* 必要な作業
- a) ユーセイトップランについての本文によると、デビュー戦で49.5倍のブービー人気になったのはなぜですか。本文が示す理由を一、二文で説明してください。
- b) ユーセイトップランについての本文を、最後の文のあとから続けて書いてください。

* 本文
初年度産駒のロッキータイガーが帝王賞など南関東重賞6勝・ジャパンCで三冠馬
シンボリルドルフの2着という成績を出すと地方を中心に人気を集める。
ロジータは牝馬ながら南関東三冠馬となり、他に東京ダービー馬3頭を輩出する。
中央でも産駒は活躍しエイシンサニーがオークスを、オサイチジョージが宝塚記念を、リンデンリリーがエリザベス女王杯を優勝した。
とりわけ代表産駒は南関東で東京大賞典を制した後中央に移籍し、天皇賞(春)・春秋グランプリ制覇を成し遂げJRA年度代表馬となった
イナリワンである。
産駒の特徴として
スタミナ自慢が多く、
晩成傾向にある。また
ナスルーラの3×4配合が大きく影響して
気性難が目立つ。
柴田政人は「産駒には天才と狂気が同居した様な馬が多い」とコメントしている。
母
タニイチパワーは5戦1勝。孫にGⅠ2勝、1998・2000年のJRA賞最優秀ダートホースウイングアローがいる。
母父
ネヴァービートは中山大障害4勝グランドマーチスなど数多くの活躍馬を輩出した1970年代のリーディングサイアー。BMSとして三冠牝馬
メジロラモーヌや「華麗なる一族の祖」イットーを輩出し牝系に影響を与えている。
曾祖母マーシュメドウはキーストンのいとこであるが、流石に遠すぎるか。
ユーセイトップランは父ミルジョージの影響をよく受けて豊富なスタミナ、よく目立つブリンカー装着の気性、超晩成型という特徴がある。
また母父ネヴァービート・母系のヒンドスタンの影響、グレイソヴリンの4×4から更にステイヤー傾向が増し、超長距離馬となったのだ。
【競走馬時代】
誕生
1993年4月25日、三枝牧場でタニイチパワーの8番仔として生まれる。
きょうだいの活躍に目立ったものはなく、同じミルジョージ産駒のきょうだいは1勝・未勝利で終わっている。
三枝牧場は83年平安S勝ちホースメンワイルド、88年GⅢフェブラリーH勝ちローマンプリンスを輩出するものの大物は出ず、2018年を最後に競走馬の生産はストップしている。
「ユーセイ」の冠名を用いるアサヒクラブに所有された。他の活躍馬に92年GⅢサンスポ阪神牝馬特別を最低人気で優勝したユーセイフェアリー、01年JGⅢ京都ジャンプS勝ちユーセイシュタインがいる。
デビュー
1995年に厩舎を開業したばかりの音無秀孝調教師に預けられる。仕上がりが遅く、1996年2月3日の3歳新馬戦がデビュー戦となった。
ベテラン・河内洋を迎えたが、厩舎が未勝利・きょうだいが活躍していないことから49.5倍のブービー人気となる。評価を覆したいのだが…1着馬から6秒遅れ殿負けである。タイムオーバー判定となり1か月間の出走停止という最悪のスタートとなった。

[データセットの項目]
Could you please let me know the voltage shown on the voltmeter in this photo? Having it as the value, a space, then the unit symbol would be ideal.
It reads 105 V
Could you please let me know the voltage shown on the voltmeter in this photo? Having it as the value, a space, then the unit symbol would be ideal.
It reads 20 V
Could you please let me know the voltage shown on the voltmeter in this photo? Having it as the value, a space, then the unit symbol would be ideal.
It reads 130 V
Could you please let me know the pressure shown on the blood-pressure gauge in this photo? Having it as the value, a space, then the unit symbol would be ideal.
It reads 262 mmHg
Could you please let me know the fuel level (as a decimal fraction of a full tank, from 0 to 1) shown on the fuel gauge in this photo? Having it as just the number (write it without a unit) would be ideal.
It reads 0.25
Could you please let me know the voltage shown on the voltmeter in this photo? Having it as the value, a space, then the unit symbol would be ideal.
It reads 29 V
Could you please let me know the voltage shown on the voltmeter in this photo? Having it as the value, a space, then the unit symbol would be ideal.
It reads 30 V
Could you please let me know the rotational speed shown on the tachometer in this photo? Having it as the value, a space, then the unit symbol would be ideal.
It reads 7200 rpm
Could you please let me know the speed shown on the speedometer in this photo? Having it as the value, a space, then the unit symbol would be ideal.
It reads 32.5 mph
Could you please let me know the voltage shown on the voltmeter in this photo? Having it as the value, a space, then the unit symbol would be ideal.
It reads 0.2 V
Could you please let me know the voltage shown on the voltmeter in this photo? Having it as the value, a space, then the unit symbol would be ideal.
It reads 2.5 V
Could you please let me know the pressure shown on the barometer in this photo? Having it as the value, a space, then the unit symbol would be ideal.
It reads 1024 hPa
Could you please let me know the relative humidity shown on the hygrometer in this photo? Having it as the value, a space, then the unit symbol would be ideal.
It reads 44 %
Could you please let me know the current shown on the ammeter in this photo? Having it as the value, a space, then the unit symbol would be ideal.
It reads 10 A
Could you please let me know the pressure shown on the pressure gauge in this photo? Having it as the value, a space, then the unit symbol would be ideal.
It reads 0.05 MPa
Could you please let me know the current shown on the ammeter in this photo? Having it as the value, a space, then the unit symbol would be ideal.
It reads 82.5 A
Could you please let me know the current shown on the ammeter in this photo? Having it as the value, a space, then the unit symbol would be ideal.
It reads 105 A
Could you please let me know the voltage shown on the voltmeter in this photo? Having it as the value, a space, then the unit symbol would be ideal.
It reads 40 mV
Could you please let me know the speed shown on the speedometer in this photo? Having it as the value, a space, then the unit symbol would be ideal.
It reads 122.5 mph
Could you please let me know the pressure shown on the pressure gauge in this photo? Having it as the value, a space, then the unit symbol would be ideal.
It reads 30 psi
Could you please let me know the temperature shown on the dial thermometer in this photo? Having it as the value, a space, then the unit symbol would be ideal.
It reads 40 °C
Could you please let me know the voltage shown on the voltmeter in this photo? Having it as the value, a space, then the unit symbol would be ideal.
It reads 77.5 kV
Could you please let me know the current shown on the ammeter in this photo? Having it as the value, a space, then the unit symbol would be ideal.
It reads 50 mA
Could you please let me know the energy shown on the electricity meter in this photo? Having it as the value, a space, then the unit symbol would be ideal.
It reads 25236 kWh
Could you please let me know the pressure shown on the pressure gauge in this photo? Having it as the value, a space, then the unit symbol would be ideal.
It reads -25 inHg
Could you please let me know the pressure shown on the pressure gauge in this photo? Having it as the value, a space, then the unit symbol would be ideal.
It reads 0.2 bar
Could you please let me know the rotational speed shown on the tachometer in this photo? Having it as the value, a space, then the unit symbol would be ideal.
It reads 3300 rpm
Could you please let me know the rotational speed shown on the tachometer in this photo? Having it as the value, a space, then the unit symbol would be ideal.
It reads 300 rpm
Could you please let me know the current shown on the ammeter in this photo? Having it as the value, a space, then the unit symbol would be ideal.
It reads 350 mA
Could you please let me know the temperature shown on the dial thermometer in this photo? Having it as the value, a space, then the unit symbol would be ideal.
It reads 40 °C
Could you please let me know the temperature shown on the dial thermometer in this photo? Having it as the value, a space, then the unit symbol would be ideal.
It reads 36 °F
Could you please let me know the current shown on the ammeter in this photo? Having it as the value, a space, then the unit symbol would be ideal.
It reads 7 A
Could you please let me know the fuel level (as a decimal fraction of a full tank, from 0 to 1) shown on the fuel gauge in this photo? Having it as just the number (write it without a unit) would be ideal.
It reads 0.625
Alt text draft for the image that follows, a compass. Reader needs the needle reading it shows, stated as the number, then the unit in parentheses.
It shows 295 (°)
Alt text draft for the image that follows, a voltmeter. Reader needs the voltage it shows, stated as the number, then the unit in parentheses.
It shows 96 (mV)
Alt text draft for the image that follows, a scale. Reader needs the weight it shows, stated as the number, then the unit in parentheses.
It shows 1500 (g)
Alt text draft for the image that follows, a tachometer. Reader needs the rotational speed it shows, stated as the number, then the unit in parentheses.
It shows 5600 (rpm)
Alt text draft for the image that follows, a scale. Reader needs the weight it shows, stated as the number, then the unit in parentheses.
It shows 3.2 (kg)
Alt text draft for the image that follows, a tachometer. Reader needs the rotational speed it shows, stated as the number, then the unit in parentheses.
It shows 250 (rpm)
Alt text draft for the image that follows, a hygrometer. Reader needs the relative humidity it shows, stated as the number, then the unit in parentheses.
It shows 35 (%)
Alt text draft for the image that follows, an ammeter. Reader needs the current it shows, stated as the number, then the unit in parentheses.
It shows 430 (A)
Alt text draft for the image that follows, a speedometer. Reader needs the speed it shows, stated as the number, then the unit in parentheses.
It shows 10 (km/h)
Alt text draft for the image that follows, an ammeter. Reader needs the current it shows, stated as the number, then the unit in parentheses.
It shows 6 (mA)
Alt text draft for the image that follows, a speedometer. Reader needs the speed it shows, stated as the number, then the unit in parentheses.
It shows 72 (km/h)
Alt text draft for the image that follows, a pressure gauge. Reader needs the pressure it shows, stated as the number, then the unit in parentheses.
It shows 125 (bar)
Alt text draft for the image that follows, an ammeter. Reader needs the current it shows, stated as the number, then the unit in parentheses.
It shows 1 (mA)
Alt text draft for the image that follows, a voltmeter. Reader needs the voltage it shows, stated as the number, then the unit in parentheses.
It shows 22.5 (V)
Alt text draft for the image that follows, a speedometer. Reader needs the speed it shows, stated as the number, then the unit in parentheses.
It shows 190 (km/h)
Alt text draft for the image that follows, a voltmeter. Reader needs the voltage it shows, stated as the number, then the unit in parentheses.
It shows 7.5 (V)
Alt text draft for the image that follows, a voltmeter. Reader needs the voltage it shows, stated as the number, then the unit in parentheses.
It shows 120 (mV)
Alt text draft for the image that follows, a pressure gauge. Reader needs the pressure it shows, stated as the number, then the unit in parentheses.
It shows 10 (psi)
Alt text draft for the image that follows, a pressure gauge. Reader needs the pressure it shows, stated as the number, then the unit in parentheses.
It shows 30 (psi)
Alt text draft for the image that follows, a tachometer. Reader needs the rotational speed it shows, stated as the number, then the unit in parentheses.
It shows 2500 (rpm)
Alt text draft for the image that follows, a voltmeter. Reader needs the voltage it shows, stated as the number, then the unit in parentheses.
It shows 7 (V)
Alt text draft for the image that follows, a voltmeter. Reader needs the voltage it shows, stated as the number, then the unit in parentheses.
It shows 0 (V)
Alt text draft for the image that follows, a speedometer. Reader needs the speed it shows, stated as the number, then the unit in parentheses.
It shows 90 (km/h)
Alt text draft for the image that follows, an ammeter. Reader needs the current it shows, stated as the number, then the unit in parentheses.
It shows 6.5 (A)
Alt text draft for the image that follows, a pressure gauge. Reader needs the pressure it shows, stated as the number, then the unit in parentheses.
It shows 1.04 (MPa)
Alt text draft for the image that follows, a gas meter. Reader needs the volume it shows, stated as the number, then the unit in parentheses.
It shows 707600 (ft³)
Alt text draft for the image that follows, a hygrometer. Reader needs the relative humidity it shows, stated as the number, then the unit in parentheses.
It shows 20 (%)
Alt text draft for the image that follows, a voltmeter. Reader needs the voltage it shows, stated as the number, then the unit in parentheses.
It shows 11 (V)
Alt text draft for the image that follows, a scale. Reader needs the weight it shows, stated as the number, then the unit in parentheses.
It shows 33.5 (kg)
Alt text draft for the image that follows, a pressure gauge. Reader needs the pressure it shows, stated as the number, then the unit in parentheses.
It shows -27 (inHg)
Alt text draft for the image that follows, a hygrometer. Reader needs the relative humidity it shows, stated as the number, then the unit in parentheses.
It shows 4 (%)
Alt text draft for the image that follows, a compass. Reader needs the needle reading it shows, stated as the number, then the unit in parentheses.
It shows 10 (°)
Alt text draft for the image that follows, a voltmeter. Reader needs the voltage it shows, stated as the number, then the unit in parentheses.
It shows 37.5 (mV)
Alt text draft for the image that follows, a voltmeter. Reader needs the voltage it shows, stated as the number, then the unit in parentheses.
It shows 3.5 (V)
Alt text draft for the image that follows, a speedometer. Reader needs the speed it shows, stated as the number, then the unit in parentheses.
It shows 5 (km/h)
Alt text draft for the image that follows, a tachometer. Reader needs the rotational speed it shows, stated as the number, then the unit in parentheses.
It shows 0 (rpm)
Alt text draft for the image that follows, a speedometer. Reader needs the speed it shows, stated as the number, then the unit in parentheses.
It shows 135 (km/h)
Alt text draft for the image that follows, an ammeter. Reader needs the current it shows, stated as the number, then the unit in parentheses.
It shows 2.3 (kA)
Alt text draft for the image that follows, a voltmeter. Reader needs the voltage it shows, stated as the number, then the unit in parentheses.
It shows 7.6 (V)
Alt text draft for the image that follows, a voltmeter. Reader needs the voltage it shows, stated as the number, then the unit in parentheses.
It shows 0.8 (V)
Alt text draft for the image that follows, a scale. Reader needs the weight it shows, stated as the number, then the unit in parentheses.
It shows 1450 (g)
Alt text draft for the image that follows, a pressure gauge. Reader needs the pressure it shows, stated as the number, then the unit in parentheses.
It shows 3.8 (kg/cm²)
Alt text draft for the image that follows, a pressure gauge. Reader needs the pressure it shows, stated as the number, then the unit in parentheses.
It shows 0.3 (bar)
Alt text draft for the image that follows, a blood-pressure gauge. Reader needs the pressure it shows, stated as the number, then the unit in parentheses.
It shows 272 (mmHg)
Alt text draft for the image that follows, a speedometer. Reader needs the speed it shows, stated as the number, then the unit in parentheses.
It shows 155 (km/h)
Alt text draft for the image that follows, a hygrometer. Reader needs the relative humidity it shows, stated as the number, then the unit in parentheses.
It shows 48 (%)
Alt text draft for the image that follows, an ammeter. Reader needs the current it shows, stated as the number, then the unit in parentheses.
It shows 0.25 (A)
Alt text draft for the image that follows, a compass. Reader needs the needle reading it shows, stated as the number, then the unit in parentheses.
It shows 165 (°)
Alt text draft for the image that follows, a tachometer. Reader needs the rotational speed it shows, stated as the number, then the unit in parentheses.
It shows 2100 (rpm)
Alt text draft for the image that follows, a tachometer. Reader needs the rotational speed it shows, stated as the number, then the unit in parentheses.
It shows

* 課題別の解答
- a) 所属する厩舎がまだ未勝利で、きょうだいにも活躍した馬がいなかったためです。

- b)
なおこの新馬戦は快勝したオキノテムジンが中央2勝で終わり誰も出世しないレベルであった。
余談だが、ユーセイトップランの1つ上、ブービー負けのナリタアトラスは前述のユーセイフェアリーの半弟ということで種牡馬入りし、後に千葉県で乗馬となっている。
調整に時間がかかったのだろうか、復帰戦は9月にまで伸びてしまう。ダートで3戦したが全て1秒差以上の敗戦であった。この間に音無調教師は引き継いだ転厩馬のイナズマタカオーで7月23日の北九州記念を勝利し、初勝利を重賞初制覇で遂げる天才性を見せている。
3歳未勝利戦は11月まで、なんとか活路を開きたいと思っていた10月13日、フリーになったばかりの佐藤哲三を迎えた芝1800m未勝利戦で自慢の末脚を発揮し初勝利を飾った。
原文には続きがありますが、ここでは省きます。